:: ARTICLE ::
------------------------------------------------------------------------

In the last half, it actually calls `select` and branches based on its result. Since this code is long, I divided it again. When being cut in by a signal, it either goes back to the beginning then processes again or becomes an error. What are meaningful are the rest two.
Timeout
When `select` is timeout, a thread of time wait or `select` wait may become invocable. Check about it and search runnable threads. If it is found, set `THREAD_RUNNABLE` to it.
Completing normally
If `select` is normally completed, it means either the preparation for I/O is completed or `select` wait ends. Search the threads that are no longer waiting by checking `fd_set`. If it is found, set `THREAD_RUNNABLE` to it.
Decide the next thread
Taking all the information into considerations, eventually decide the next thread to invoke. Since all what was invocable and all what had finished waiting and so on became `RUNNABLE`, you can arbitrary pick up one of them.

------------------------------------------------------------------------

:: EXTRACTED ENTRIES ::
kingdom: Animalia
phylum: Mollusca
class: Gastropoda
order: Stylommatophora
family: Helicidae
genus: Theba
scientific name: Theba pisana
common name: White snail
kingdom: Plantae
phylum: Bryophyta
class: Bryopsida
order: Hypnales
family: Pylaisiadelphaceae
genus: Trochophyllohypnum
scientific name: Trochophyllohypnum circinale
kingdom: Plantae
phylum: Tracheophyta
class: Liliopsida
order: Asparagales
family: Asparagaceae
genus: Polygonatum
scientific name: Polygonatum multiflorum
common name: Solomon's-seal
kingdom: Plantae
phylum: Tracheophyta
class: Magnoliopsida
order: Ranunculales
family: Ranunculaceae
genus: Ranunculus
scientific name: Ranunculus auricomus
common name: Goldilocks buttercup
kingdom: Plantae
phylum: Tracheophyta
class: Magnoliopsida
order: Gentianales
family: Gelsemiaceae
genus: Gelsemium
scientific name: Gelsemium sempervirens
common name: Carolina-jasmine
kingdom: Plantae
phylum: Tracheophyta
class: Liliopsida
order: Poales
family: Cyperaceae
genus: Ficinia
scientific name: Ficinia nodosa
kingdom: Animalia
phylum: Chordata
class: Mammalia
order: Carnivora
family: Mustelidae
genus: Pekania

------------------------------------------------------------------------

:: EXERCISE BRIEF ::
Rewrite the scheduler passage between "In the last" and "the rest two.", inclusive, replacing "signal" with "interrupt". Work only from the scheduler passage, not the entries.

:: RESPONSE ::
In the last half, it actually calls `select` and branches based on its result. Since this code is long, I divided it again. When being cut in by a interrupt, it either goes back to the beginning then processes again or becomes an error. What are meaningful are the rest two.